Home truths and cool admissions: New Zealand housing attributes and excess winter hospitalisation

Lucy Telfar-Barnard – PhD 2010

Background: The ratio of winter to non-winter mortality rates, or excess winter mortality (EWM), is higher in temperate countries, including New Zealand. Many studies suggest housing differences as a possible explanation. Home heating and insulation levels have been found to be associated with health outcomes and some studies have implicated housing faults as contributing to EWM. In contrast, excess winter hospitalisation (EWH) in general, and the contribution housing makes to EWH in particular, has been little explored.

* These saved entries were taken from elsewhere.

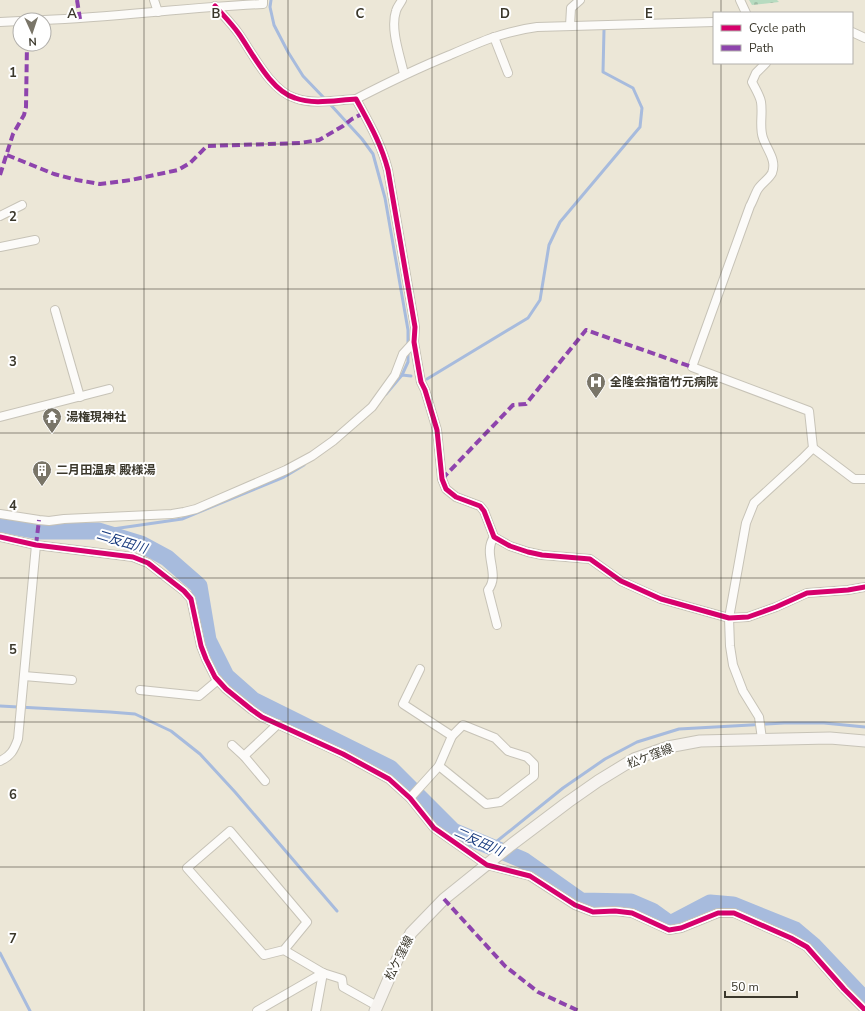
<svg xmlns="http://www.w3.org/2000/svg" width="865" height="1011" font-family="'Nunito Sans','Noto Sans JP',sans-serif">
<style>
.cemetery{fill:url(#cemetery-stones)}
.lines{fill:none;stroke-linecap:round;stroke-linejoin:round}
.stream{stroke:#a7bbdd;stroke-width:3}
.river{stroke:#a7bbdd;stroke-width:17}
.street-casing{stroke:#c7c3b7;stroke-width:10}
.secondary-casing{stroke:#c7c3b7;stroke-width:13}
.street{stroke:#fcfbf9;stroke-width:8}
.secondary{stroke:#f6f3ef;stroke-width:11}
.quiet{stroke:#8e44ad;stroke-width:4;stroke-dasharray:8 4;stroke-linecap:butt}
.cycleway-casing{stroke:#fff;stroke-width:8}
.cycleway{stroke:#d6006c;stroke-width:5}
.grid{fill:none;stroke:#3b382c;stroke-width:1;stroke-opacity:0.55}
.labels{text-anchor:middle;stroke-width:4;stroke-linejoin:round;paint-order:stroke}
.poi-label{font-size:12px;font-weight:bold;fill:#3b382c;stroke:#fff;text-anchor:start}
.street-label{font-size:12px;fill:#3b382c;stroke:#fff}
.water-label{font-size:13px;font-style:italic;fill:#1b3d7f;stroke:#fff}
.grid-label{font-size:13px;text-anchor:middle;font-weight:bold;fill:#3b382c;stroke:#fff;stroke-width:4;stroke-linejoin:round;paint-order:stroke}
</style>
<defs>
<pattern id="cemetery-stones" width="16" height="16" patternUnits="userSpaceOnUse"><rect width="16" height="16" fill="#b7dbc0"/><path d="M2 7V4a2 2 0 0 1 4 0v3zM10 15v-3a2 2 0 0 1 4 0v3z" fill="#9ebda5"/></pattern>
</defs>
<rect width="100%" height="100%" fill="#ece7d7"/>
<polygon class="cemetery" points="749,0 777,0 779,2 752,5"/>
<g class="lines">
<g class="stream">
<polyline points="271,0 270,7 274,25 288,52 303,76 325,99"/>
<polyline points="329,103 362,139 373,154 385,198 408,330 408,345"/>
<polyline points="402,375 408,362 408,351"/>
<polyline points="427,379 528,318 540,300 549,245 560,222 640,127 642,108 633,88 603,72 604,30"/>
<polyline points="386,394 402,375 411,376"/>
<polyline points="99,531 182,519 284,477 304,465"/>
<polyline points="0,706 110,712 135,714 171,731 200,754 235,792 337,911"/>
<polyline points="491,846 563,788 605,759 637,742 679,729 784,723 824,723 865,727"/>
<polyline points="0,953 30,1011"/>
</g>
<polyline class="river" points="0,524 39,531 99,531 141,544 167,558 199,586 208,640 226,676 253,700 390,768 453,831 523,860 581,901 631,902 652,911 670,924 710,903 733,905 795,930 814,946 865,1000"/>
<defs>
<g id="street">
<polyline points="154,0 158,12"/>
<path d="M402,0c-2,4 -5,7 -6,11 -6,18 4,45 8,63"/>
<polyline points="740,0 746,13"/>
<path d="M215,6c8,9 17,18 24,28 14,20 32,57 56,64 19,7 41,2 61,1 13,24 25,44 32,71l27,157 -1,15 5,29 2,11 4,8 12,40 5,49 4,10 10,8 24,9 4,5 10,26 16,9 18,6 14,3 48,4 31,22 40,18 68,19 19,-1 28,-10 31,-14 41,-3 17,-3"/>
<path d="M44,20c73,-3 146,-13 219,-16v-4"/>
<polyline points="0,22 20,21"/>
<polyline points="570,26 571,8 580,0"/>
<polyline points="852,32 865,38"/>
<polyline points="494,37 508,73"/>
<path d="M356,99c31,-16 62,-31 94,-44 30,-13 55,-24 87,-28l177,-5"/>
<polyline points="0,216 22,205"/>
<polyline points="0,247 35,240"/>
<polyline points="55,310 80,397"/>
<polyline points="0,417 109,389"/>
<polyline points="813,448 854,479 865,479"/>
<polyline points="0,514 39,520 49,521 64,519 172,514 184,512 196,509 286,470 312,456 333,441 372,407 395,375 403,354 414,342"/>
<polyline points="0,537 36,545 133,557 148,563 184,591 191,599 201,646 206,659 215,677 226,689 252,710 262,717 343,754 389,779 410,798 434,828 487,865 530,876 575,905 593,912 615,911 632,913 669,930 681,928 718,913 734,913 791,938 807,947 844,989 865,1010"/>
<path d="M494,537c-12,17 7,37 -6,53l9,35"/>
<polyline points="24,676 72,680"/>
<polyline points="140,690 199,696 218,680"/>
<path d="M762,739l-3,-22 -16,-26 -10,-26 -3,-19 -1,-28 17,-95 8,-20 48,-44 11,-11 -4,-37 -117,-44 58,-161c3,-5 5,-12 8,-17 4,-6 11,-10 14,-16 5,-13 -5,-23 -9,-35 -4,-11 0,-24 -2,-36 -1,-6 -6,-14 -9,-20l4,-9 10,-10"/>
<polyline points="232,745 244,756 278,724"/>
<polyline points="244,756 265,781"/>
<path d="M0,761c11,-5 14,-11 18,-22l18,-194"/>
<polyline points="439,766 452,736"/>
<polyline points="410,798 439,766 486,804 500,802 534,776 534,764 527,757 508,751 495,738 463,725 452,736 403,704 420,669"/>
<polyline points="284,950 264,955 187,868 230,831 307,922 284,950 323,973 342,979 343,987 377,1006"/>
<polyline points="257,1011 323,973"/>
<polyline points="316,1011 323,973"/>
</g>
<polyline id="secondary" points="375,1011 397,960 411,933 444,899 511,845 568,802 598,781 634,759 668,747 700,741 830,738 865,741"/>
</defs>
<use href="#street" class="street-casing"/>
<use href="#secondary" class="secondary-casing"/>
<use href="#street" class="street"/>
<use href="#secondary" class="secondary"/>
<g class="quiet">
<polyline points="77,0 80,19"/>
<polyline points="7,155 54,174 77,180 100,184 131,180 178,170 190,163 207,146 300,143 319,140 343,126 352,119 364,113"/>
<polyline points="0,175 13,134 24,115 26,107 27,44"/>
<polyline points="442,479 513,405 526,404 586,330 692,367"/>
<polyline points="36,545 39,520"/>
<polyline points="444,899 505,966 538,992 579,1011"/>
</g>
<defs>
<g id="cycleway">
<path d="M215,6c8,9 17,18 24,28 14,20 32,57 56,64 19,7 41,2 61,1 13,24 25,44 32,71l27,157 -1,15 5,29 2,11 4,8 12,40 5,49 4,10 10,8 24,9 4,5 10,26 16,9 18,6 14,3 48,4 31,22 40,18 68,19 19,-1 28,-10 31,-14 41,-3 17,-3"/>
<polyline points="0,537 36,545 133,557 148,563 184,591 191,599 201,646 206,659 215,677 226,689 252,710 262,717 343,754 389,779 410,798 434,828 487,865 530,876 575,905 593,912 615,911 632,913 669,930 681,928 718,913 734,913 791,938 807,947 844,989 865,1010"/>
</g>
</defs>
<use href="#cycleway" class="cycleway-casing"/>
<use href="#cycleway" class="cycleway"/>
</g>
<path class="grid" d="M144,0v1011M288,0v1011M432,0v1011M577,0v1011M721,0v13M721,63v948M0,144h865M0,289h865M0,433h865M0,578h865M0,722h865M0,867h865"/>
<defs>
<symbol id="hospital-pin" viewBox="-11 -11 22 30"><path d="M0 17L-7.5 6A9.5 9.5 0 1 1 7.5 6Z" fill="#797568" stroke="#fff"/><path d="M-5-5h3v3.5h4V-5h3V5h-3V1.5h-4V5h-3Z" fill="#fff"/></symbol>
<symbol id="temple-pin" viewBox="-11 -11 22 30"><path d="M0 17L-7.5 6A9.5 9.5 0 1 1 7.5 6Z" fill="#797568" stroke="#fff"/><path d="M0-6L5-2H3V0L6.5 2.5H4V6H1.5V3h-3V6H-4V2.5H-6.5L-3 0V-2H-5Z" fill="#fff"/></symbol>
<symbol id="building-pin" viewBox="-11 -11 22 30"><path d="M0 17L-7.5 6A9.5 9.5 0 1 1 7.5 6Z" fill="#797568" stroke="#fff"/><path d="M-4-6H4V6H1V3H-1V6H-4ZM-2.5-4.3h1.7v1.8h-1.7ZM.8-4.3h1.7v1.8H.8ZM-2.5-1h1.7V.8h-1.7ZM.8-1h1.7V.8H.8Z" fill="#fff"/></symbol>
</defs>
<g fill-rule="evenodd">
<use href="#hospital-pin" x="585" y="371" width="22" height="30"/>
<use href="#temple-pin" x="41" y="406" width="22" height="30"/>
<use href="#building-pin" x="31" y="459" width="22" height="30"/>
</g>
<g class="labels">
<g class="poi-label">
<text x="610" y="386">全隆会指宿竹元病院</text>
<text x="66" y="421">湯権現神社</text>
<text x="56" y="474">二月田温泉 殿様湯</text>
</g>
<g class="street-label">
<text transform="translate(650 756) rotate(-21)" y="4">松ケ窪線</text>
<text transform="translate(399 958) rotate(-63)" y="4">松ケ窪線</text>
</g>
<g class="water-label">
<text transform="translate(122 541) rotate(17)" y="5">二反田川</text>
<text transform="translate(479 841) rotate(24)" y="5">二反田川</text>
</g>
</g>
<g class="grid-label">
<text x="72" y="18">A</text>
<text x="216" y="18">B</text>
<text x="360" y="18">C</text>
<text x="505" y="18">D</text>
<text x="649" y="18">E</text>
<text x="13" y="77">1</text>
<text x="13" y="221">2</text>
<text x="13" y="366">3</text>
<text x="13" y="510">4</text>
<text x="13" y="654">5</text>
<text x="13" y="799">6</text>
<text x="13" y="943">7</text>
</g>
<rect x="713" y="12" width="140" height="52" fill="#ffffff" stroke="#b1afab"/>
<rect x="721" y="25" width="20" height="6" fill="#d6006c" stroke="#b1afab"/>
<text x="749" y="32" font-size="12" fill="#3b382c">Cycle path</text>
<rect x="721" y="45" width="20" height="6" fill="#8e44ad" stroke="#b1afab"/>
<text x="749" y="52" font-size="12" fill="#3b382c">Path</text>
<g transform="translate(32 32) rotate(177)"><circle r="19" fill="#ffffff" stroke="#b1afab"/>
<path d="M0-3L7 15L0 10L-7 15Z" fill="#797568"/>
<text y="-6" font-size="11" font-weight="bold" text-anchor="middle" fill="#3b382c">N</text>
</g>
<path d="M725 991v6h72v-6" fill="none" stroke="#3b382c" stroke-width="2"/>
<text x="731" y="991" font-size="12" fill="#3b382c" stroke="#ffffff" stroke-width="3" paint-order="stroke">50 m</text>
</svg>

Aims: This research aimed to describe EWH, and investigate whether housing attributes were associated with any excess.

Method: A retrospective cohort study was conducted of 1,596,126 acute overnight hospitalisations, over 11,477,510,015 person days, between 1 February 2000 and 31 January 2006, using the full National Health Index (NHI) database as the cohort. Using address data, 2,405,070 NHI records were matched to 689,185 Quotable Value NZ Ltd (QV) dwelling records. Winter was defined as 1 June to 30 September. Poisson regressions with robust standard errors were used to calculate both winter:non-winter incidence rate ratios (also known as the excess winter hospitalisation index, or EWHI) and relative rate ratios (RRR). RRRs were used to identify differences in EWHI within demographic variables earlier found to be associated with level of winter excess (sex, age, ethnicity, and Census meshblock rurality, NZDep decile, and annual average minimum outdoor temperature) and within the dwelling attributes (construction decade, insulation era, dwelling type, floor area, condition, tenure index, and capital value).

Results: Hospitalisation rates were 8.3% higher in winter than the rest of the year, with 7,166 excess winter hospitalisations per year. All-cause EWHIs were highest in the very young and older people, higher for women than for men, and higher in Māori and Pacific Peoples than in NZ Europeans. However, the higher EWHI for Māori was due to higher rates of respiratory illness (which has the highest EWHI). EWHIs increased with increasing socio-economic deprivation (NZDep decile) and with decreasing annual average minimum temperature, but were lower in Rural Centres than in Main Urban areas. Similar patterns for age, gender, NZDep and temperature were observed in respiratory EWHIs, but while Pacific Peoples had higher respiratory EWHIs than NZ Europeans, Māori did not. Only age showed significant differences in circulatory EWHIs.

By dwelling type, EWHIs were higher in Villas (RRR 1.0297, 95% CI 1.0012-1.0591, p=0.041) and in Pre-war Bungalows (RRR 1.0296, 95% CI 1.0089-1.0506, p=0.005) than in Post-war Bungalows, and lower in Quality Bungalows (RRR 0.9781, 95% CI 0.9580-0.9985, p=0.036). EWHIs also increased as the proportion of rental households in a Census meshblock increased, and NZ Europeans living in “Poor” condition dwellings had higher EWHIs than those living in “Superior” dwellings. There was no difference in EWHIs by construction decade or insulation era.

Conclusion: Both demographic and environmental factors are associated with differences in EWHIs. Dwelling type is associated with EWH and probably overall hospitalisation rates. Further research to identify whether dwelling design or construction features are behind these differences in EWHIs could suggest areas for public health intervention.